**Passage**
◇ ◇ ◇

In order to understand which features were most important in improving the accuracy of our MaxEnt classifier, we used an elimination approach. The chart below shows the effect of removing a particular engineered featured for eg- lexicon score/emoticon mapping/slang mapping on the accuracy of the classifier. We find that tweaking the features goes a long way in improving the accuracy. Our accuracy for a classifier that uses all these features is significantly higher (97.35%) compared to a classifier that doesn’t use any of these features (96.9%). Removing lexicon score leads to the maximum drop in accuracy thus we can gauge that it is indeed an important feature for our analysis. We have only considered unigrams here as we did not obtain any significant change in the accuracy when bigrams/trigrams were considered. This could be perhaps due to the constraint on the length of the tweet for these features to be useful.
More details about the maximum entropy classifier can be found in Chris Manning’s course on Natural Language Processing.
Determining popularity of football players
Post classification, we create visualisations to get a sense of how tweets for a particular player vary over time using Tableau. The plots below show the overall sentiment (sum of all ratings) for a player over time. Jamie Vardy became a sensation online after his 11-game record-scoring run in the Premier League even trumping Messi in ratings. A comparison chart for the same is shown below.
In order to get a clearer picture of the popularity of players across geographies, we plotted heat maps depicting average sentiment of a player across different countries. The chart below shows the sentiment heat-map for the player Harry Kane. All tweets that did not contain a geo-location were mapped to Madagascar.
We discuss the magic quadrant representation for footballers next. The magic quadrant puts % of tweets or total number of tweets on the x axis with the number of % positive tweets on the y axis to create four classes to slot players in from a marketing perspective.

◇ ◇ ◇

**Raw records**
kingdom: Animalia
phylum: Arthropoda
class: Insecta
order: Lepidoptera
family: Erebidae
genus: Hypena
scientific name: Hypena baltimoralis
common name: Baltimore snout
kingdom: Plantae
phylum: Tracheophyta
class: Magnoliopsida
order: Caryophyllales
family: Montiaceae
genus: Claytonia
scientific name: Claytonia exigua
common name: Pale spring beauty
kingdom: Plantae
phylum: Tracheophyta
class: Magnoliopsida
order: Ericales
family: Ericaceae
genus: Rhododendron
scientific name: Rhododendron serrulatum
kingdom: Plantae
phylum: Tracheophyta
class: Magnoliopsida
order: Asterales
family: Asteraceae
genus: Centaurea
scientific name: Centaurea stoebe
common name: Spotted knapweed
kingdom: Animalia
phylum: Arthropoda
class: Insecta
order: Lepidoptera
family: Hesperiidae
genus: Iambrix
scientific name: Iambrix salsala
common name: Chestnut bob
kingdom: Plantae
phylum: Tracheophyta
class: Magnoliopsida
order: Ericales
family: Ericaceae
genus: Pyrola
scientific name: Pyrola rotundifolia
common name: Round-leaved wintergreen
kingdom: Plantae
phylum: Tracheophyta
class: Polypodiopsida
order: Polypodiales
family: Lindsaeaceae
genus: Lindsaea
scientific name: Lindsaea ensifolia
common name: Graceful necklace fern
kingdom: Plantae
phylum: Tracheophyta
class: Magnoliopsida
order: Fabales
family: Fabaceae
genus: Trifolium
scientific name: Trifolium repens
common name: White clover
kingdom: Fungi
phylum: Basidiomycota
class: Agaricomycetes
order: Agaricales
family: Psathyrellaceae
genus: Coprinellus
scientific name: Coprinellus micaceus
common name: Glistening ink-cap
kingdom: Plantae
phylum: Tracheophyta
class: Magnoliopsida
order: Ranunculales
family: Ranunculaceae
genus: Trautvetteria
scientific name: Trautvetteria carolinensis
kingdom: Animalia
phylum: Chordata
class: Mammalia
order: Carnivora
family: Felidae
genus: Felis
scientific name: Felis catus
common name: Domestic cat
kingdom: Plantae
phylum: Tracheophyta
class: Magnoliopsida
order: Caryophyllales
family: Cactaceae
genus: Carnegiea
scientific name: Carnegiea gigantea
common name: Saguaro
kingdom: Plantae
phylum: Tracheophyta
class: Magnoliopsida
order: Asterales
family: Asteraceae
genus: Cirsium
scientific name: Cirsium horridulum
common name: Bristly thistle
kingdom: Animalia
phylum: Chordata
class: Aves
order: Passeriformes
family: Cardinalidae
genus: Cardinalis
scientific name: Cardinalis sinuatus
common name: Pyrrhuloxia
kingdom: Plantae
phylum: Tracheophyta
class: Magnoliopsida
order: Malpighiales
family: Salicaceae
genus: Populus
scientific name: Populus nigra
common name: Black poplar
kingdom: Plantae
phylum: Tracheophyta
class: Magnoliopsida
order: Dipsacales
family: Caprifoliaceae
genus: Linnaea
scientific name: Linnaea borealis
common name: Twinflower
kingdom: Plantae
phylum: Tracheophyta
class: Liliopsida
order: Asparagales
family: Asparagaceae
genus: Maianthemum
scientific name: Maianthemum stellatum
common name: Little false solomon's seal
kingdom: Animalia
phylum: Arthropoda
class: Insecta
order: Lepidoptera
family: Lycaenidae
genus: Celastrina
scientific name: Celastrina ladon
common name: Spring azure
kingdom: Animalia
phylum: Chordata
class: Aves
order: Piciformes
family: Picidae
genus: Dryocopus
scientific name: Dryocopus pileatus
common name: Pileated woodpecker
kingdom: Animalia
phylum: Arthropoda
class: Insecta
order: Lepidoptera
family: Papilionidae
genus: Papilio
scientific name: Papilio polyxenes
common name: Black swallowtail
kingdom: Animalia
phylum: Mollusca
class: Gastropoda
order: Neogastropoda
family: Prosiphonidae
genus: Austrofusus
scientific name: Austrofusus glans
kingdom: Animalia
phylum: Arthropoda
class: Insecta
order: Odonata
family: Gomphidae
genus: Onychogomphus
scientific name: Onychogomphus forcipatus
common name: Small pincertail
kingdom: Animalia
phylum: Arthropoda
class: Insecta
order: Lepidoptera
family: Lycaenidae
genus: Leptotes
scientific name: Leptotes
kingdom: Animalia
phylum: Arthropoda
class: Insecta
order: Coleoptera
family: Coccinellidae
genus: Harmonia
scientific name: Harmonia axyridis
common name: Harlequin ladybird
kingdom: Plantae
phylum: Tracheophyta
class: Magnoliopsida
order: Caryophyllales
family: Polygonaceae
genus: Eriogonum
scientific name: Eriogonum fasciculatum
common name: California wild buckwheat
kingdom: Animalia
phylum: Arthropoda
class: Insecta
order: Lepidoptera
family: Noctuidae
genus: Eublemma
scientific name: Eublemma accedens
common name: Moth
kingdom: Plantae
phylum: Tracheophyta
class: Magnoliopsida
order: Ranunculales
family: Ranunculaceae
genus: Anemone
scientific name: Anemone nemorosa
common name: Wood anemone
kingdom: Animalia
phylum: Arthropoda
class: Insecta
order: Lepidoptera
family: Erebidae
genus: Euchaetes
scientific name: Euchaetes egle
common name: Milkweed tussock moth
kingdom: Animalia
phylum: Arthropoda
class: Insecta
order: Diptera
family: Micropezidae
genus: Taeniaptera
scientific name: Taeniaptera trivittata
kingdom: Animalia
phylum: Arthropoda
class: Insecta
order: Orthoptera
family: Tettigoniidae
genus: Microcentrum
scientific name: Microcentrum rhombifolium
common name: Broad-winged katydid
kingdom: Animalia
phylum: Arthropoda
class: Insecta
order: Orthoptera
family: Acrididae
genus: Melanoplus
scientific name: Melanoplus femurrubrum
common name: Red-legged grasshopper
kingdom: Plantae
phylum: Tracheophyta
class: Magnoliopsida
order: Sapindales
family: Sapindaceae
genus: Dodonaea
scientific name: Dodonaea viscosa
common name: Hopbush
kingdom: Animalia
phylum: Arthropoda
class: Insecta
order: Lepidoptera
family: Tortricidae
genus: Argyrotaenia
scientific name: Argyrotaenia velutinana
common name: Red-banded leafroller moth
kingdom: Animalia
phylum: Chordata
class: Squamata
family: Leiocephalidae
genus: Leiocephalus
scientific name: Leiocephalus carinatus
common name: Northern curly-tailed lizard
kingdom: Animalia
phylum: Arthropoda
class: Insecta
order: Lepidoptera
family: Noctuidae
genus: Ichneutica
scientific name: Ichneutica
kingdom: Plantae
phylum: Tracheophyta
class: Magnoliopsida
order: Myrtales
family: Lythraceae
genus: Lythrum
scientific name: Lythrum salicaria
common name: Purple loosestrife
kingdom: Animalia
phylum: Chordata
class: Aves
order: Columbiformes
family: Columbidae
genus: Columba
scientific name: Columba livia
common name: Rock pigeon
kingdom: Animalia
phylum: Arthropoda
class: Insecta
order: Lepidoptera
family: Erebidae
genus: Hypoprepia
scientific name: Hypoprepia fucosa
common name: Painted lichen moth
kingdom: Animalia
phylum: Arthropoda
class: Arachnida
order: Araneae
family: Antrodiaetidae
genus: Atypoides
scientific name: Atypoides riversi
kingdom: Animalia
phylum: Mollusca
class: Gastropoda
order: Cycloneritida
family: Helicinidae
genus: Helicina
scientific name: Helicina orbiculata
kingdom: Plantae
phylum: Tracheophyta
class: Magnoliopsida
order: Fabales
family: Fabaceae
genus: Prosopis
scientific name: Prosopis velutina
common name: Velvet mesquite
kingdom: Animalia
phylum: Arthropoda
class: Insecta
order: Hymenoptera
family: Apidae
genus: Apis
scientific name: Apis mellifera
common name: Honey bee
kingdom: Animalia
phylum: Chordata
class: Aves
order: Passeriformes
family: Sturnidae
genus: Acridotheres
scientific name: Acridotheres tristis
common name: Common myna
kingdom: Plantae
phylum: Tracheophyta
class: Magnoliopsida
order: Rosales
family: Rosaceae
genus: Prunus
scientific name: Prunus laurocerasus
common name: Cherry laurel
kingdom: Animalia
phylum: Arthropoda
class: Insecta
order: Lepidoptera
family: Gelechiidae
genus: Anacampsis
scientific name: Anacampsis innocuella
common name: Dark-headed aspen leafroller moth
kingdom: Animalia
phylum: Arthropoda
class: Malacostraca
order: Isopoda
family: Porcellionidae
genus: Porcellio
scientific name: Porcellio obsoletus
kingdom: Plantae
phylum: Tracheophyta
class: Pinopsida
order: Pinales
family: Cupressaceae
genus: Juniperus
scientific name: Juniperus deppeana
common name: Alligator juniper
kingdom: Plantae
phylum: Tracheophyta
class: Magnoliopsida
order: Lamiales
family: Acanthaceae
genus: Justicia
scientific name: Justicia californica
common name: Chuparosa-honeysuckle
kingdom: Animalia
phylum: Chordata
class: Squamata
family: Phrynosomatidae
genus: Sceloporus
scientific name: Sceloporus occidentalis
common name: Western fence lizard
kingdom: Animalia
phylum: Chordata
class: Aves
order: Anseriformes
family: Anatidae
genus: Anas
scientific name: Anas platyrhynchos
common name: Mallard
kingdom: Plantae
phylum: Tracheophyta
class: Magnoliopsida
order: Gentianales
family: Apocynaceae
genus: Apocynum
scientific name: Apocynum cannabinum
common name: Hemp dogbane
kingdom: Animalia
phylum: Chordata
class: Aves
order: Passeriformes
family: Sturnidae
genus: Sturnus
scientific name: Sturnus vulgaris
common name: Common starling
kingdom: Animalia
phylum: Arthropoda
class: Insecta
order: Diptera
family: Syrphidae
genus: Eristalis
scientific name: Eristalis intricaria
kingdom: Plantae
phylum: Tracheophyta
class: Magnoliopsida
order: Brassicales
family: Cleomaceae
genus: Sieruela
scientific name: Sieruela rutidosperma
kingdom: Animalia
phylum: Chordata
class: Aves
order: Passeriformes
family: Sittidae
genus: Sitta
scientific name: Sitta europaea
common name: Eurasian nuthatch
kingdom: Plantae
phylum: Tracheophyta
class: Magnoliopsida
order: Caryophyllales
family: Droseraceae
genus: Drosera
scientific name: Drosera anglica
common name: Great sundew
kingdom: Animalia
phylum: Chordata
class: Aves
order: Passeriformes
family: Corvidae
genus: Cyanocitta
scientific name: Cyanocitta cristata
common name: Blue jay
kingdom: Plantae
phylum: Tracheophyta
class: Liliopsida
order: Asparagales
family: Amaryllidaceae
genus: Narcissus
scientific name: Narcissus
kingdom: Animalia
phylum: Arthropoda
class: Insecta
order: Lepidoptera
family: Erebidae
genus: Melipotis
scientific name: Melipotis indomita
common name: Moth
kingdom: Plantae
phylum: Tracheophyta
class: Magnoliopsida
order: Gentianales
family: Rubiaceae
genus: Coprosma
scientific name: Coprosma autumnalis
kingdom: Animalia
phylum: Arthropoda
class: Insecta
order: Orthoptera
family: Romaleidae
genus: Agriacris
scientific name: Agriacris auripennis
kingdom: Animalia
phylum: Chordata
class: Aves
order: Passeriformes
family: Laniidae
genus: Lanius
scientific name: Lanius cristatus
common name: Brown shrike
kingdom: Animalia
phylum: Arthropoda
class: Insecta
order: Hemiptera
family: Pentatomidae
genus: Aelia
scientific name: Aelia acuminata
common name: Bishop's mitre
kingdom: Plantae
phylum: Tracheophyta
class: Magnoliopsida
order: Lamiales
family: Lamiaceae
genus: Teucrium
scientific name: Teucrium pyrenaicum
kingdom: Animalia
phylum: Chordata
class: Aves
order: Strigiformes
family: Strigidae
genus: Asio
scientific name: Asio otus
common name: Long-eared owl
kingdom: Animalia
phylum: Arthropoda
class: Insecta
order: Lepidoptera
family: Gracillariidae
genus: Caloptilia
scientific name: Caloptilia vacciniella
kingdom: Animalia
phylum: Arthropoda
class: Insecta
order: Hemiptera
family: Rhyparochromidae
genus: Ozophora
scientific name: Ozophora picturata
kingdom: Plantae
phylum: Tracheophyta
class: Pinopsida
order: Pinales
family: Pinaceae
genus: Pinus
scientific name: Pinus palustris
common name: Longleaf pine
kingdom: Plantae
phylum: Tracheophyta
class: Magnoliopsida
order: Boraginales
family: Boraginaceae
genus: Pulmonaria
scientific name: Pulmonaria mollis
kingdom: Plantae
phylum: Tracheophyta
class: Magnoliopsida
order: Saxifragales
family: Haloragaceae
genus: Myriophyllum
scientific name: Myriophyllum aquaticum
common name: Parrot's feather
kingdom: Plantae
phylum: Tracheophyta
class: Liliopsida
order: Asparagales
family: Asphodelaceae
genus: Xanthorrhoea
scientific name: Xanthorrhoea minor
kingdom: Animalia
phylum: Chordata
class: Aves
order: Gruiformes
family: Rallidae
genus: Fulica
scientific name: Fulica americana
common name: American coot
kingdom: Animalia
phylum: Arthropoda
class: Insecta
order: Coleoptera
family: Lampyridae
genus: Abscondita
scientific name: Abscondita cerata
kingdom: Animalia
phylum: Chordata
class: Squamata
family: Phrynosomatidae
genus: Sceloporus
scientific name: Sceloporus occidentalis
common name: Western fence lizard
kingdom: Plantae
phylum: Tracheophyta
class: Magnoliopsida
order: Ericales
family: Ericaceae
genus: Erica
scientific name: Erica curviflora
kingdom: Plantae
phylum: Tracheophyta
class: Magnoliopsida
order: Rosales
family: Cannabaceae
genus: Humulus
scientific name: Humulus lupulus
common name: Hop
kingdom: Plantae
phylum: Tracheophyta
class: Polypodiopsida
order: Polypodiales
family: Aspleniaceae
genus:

◇ ◇ ◇

**The tasks**
1. In the passage about rating football players from tweets, where were tweets without a geo-location mapped?
2. Write out the passage about rating football players from tweets, starting with "We discuss the" and going on through "a marketing perspective.".
The listing has nothing to do with what comes next.

**Outputs in order**
1. Madagascar.

2.
We discuss the magic quadrant representation for footballers next. The magic quadrant puts % of tweets or total number of tweets on the x axis with the number of % positive tweets on the y axis to create four classes to slot players in from a marketing perspective.